The noise continues. In banking, the latest jackhammer blow to any remaining pedestal pieces is acivil fraud lawsuit against former Bank of America CEO Kenneth Lewis. Okay, bankers might not be saints, but the saintly are crashing, too. Ten U.S. missionaries were arrested in Haiti on charges of abducting children, apparently admitting that they had neglected to secure all the necessary permissions, and with hints that some of the "orphans" had living parents. Do some people who feel they are doing good think that they can bend a few inconvenient rules to do it?
And if these weren't enough reminders about fallen idols for one week, the Super Bowl did not feature my favorite team, the New England Patriots, whose period of NFL dominance snapped this fall among hints of eroding focus and discipline.
All too often, long periods of continued success are undermined not by the competition but by self-inflicted wounds. I uncovered common patterns in business, sports, leadership, and life in research for my book Confidence: How Winning Streaks & Losing Streaks Begin & End .
Winners become sinners when confidence turns into complacency and arrogance. They over-estimate their own invincibility and under-value mundane disciplines. Whenever someone feels on top over a long period of time, they are tempted to neglect the very fundamentals that helped them succeed in the first place. They might even start to feel that the rules don't apply to them.
Success means that people or teams or organizations survive long enough to need maintenance, repairs, and reinvestment. Winners undergo natural aging processes, as people get older, slow down, leave. Facilities, tools, and bags of tricks get older, deteriorate, and run down. Newcomers might get less rigorous training while long-timers forget what they learned. As momentum runs down, people and buildings begin to look run down. Neglect takes on tangible physical manifestations, such as out-of-shape bodies or broken windows. Add to this the pressures in a recession to cut costs and defer expenditures.
Erosion begins by removing a process or discipline. Let's defer those roof repairs for another year... Let's cut out one practice; we already have so many... Let's save time by eliminating the weekly team meeting... The Chernobyl nuclear plant disaster was said to be caused by engineers neglecting small portions of routine safety checks because they had done so before, and nothing had happened. Oops.
Whether you head a company, lead a good cause, or coach your children's soccer teams, your job is to root out complacency.
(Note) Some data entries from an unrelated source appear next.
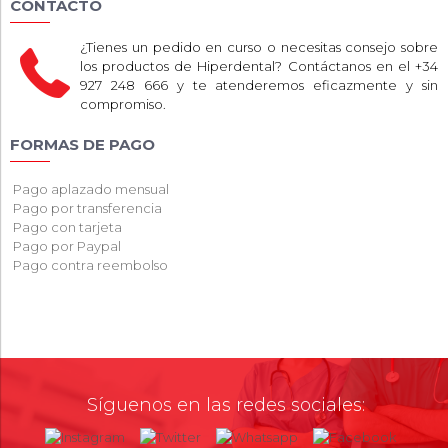
CONTACTO
¿Tienes un pedido en curso o necesitas consejo sobre
los productos de Hiperdental? Contáctanos en el +34
927 248 666 y te atenderemos eficazmente y sin
compromiso.
FORMAS DE PAGO
Pago aplazado mensual
Pago por transferencia
Pago con tarjeta
Pago por Paypal
Pago contra reembolso
Síguenos en las redes sociales:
Remember to:
- Keep up the essential disciplines every single day, not skipping a single one.
- Keep checking everything carefully.
- Repair, renew, relearn, and reinvest regularly.
- Don't rejoice in others' misery, because you could be next.
- Thank anyone who points out flaws. Listen to disgruntled customers or disaffected constituencies.
- Treat even small setbacks as occasions for redoubled efforts.
"Winning is great, but sometimes it takes a loss to get you motivated again. It humbles you down to reality," said a high school athlete in my research. That youth speaks truth! Although he might not be old enough to drive a Toyota, he is headed in the right direction.